Solution for exercise 1.14 from SICP
Solution for exercise 1.14 from SICP
Draw the tree illustrating the process generated by the count-change procedure in making change for 11 cents. What are the orders of growth of the space and number of steps used by this process as the amount to be changed increases?
(define (count-change amount)
(cc amount 5))
(define (cc amount kinds-of-coins)
(cond ((= amount 0) 1)
((or (< amount 0) (= kinds-of-coins 0)) 0)
(else (+ (cc amount
(- kinds-of-coins 1))
(cc (- amount
(first-denomination kinds-of-coins))
kinds-of-coins)))))
(define (first-denomination kinds-of-coins)
(cond ((= kinds-of-coins 1) 1)
((= kinds-of-coins 2) 5)
((= kinds-of-coins 3) 10)
((= kinds-of-coins 4) 25)
((= kinds-of-coins 5) 50)))
First, call tree:
Red and Green is end leaves of tree, red calculated to 0, green to 1.
Now let’s figure out order of growth.

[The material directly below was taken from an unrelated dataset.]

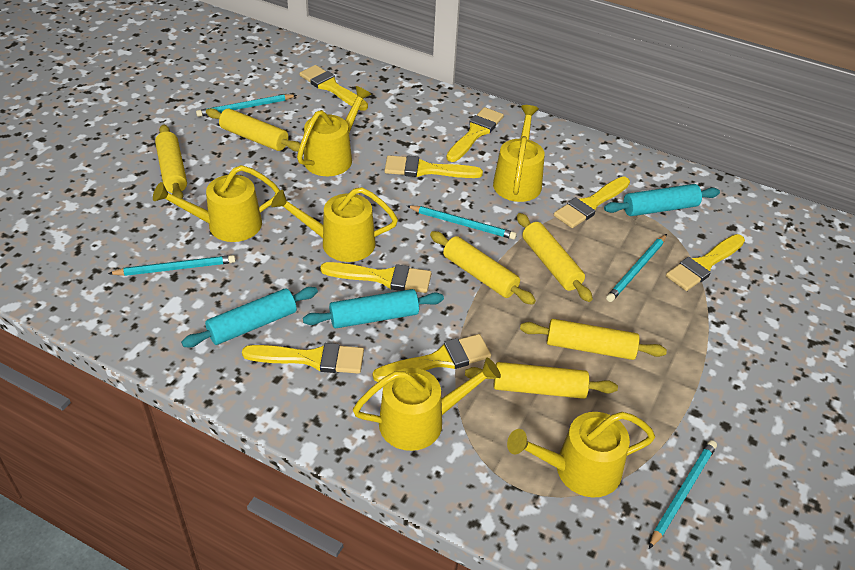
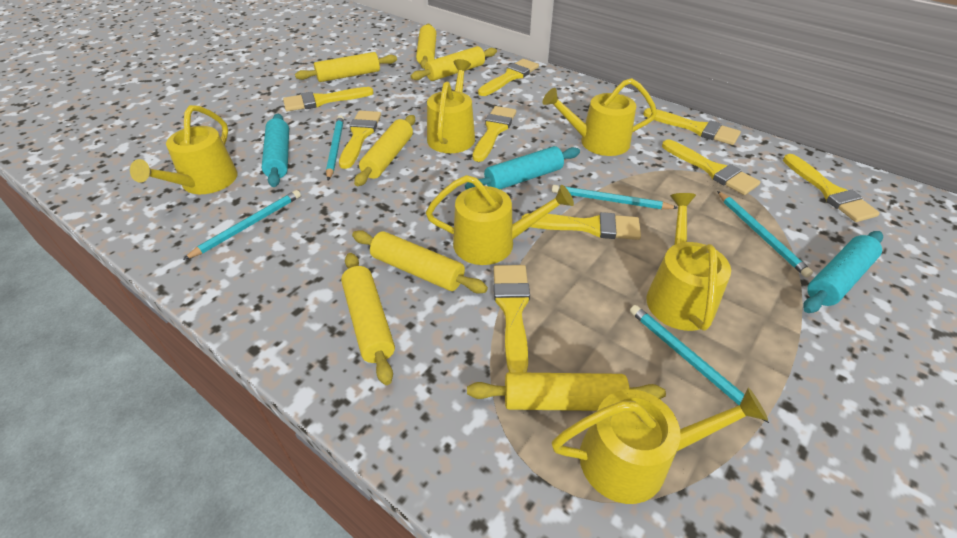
yellow brush: 8 -> 9
yellow rolling pin: 6 -> 7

First, easy part, space. Space is O(n + m), where n is amount and m is kind-of-coins. You can see it on call tree, first we decrease m, until it not 1, after that - n.
Now about time growth.
For simplicity let’s imagine that every type of coin have a same nominal. First, lets look at cc 4 1
From the picture we can see that cc(n, 1) grown as 2n+1
Lets see at cc(4 2)
And cc(4 3)
We can see that on each level there is n calls n times of previous level plus n plus 1.

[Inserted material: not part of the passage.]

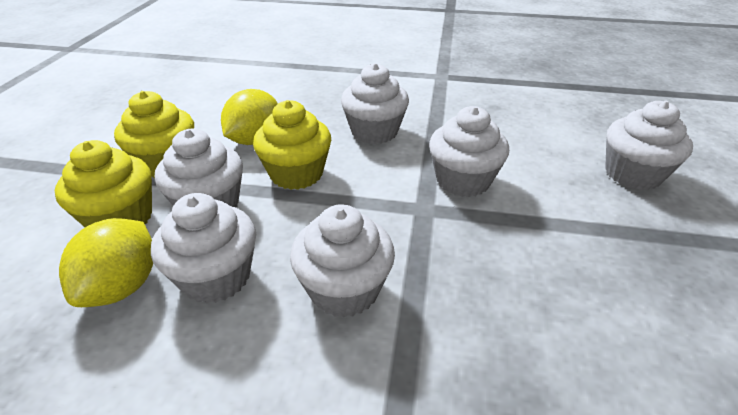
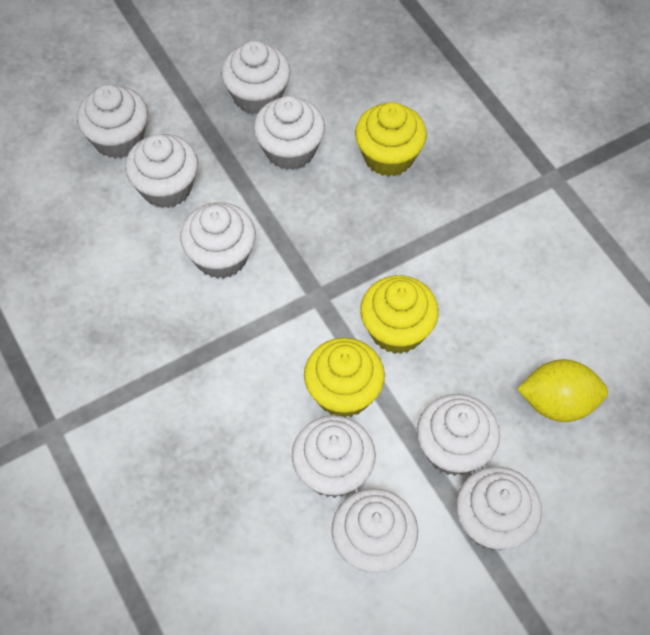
white cupcake: 6 -> 9
yellow lemon: 2 -> 1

So, we can say that (I’ll use \(T(n,m)\) here instead of cc)
Reminder
\[\sum_{i=1}^{n}i =\frac{n(n+1)}{n}=n^2 + n\]Let’s unwrap a couple of recursion levels
\[T(n, 1) = 2n + 1\] \[T(n, 2) = 1 + n + \sum_{i=1}^{n}T(i, 1)= \newline 1 + n+\sum_{i=1}^{n}(2i + 1)\] \[T(n, 3) = 1 + n + \sum_{i=1}^{n}T(i, 2)= \newline 1 + n + \sum_{i=1}^{n}(1 + i+\sum_{i=1}^{n}(2i + 1))\] \[T(n, 4) = 1 + n + \sum_{i=1}^{n}T(i, 3)= \newline 1 + n+\sum_{i=1}^{n}(1 + i + \sum_{i=1}^{n}(1 + i +\sum_{i=1}^{n}(2i + 1)))\]So we can calculate that:
\[O(T(n, 1)) = n\] \[O(T(n, 2)) = n^2\] \[O(T(n, 3)) = n^3\] \[O(T(n, 4)) = n^4\]So, again, there is a clear pattern. We can say that \(O(T(n, m)) = n^m\)